Set in a corporate office building between the basement and the 20th floor executive office of a food technology company (with a trip to India between), the play revolves around the personal lives of two multicultural women on the opposite ends of the corporate ladder (or office elevator in this case). The blindly ambitious 28 year-old, ‘Indian princess’ Nisha, has been working on a long campaign to sell rice to India. Too busy to cook her own dinner, she eats takeaway at her office desk, while Yvette, the ‘Chinese cleaner’, cleans up the mess.
The minimalistic set design (Renée Mulder), displays a symbolic representation of the two character’s vocations (and status); a large desk in the middle with a small waste basket underneath.
Simple in its execution as a two-hander, the play is complex in its themes and covers so much ground, from the micro to macro, personal relationships, politics, gender, identity, race and otherness, women in business, globalisation, and multi-cultural life in contemporary Australia, all from a female gaze.
Crossing culture, generations, and social norms, Nisha, the EO of Golden Fields and second generation Australian with family ties to West Bengal, and Yvette, the cleaner and migrant from China, form an unlikely bond of sisterhood through their late-night conversations in the office, which unexpectedly helps each other traverse the complexities of family and business life.
You would think with the multi-layered themes the play addresses, it would either become didactic or disjointed at best, but with Michele Lee’s witty dialogue and Griffith Theatre Director, Lee Lewis’ astute direction, the play is pacey and engaging with not a moment lagging or too heavy with the point it is trying to make. A nod to Epic Theatre, the characters at times break the fourth wall to let us know where we are up to in the plot, “This is the part where we eat”. There is also a lovely double-ending to remind us that the resolutions to life’s challenges are not neatly wrapped up in a bow. While some options to the time and effort involved may be considered unrealistic, it doesn’t mean impossible. Perhaps a second consideration of ‘unrealistic’ options may prove all the more rewarding.

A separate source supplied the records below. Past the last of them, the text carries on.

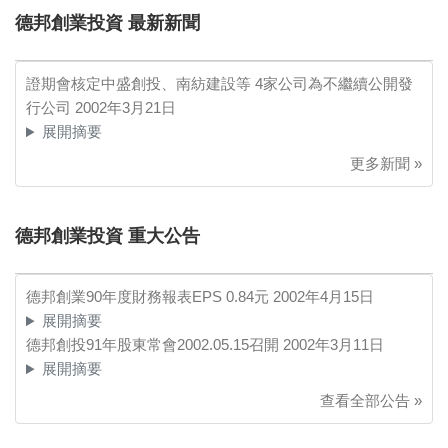
德邦創業投資 最新新聞
證期會核定中盛創投、南紡建設等 4家公司為不繼續公開發
行公司
2002年3月21日
展開摘要
更多新聞 »
德邦創業投資 重大公告
德邦創業90年度財務報表EPS 0.84元
2002年4月15日
展開摘要
德邦創投91年股東常會2002.05.15召開
2002年3月11日
展開摘要
查看全部公告 »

Kirsty Best (Nisha) is an engaging powerhouse of a performer and Hsiao-Ling Tang (Yvette) is strong and cheeky as the cleaner, bravely stepping above her status to challenge her boss. It just goes to show that a great script with great storytelling provides just as satisfying audience experience as the big box office spectacular.
Now for the one little objection… Although this clever two-hander offers a producer a viable touring production and a wonderful vehicle to showcase the versatility of actors who play multiple roles (with multiple accents), personally I feel it was at the detriment of clear understanding of the story and emotional investment in the characters. At least one more team member would have made a big difference (and given another actor a job). Gripe aside, Rice is an important work that should be welcomed into the high school curriculum as an opportunity to explore the multitude of complex issues facing our society in contemporary Australia.
Rice is currently playing at Queensland Theatre’s Bille Brown Studio until July 16, and will then tour to Sydney from July 22, and Victoria from August 29.
Warning: Contains coarse language and adult themes.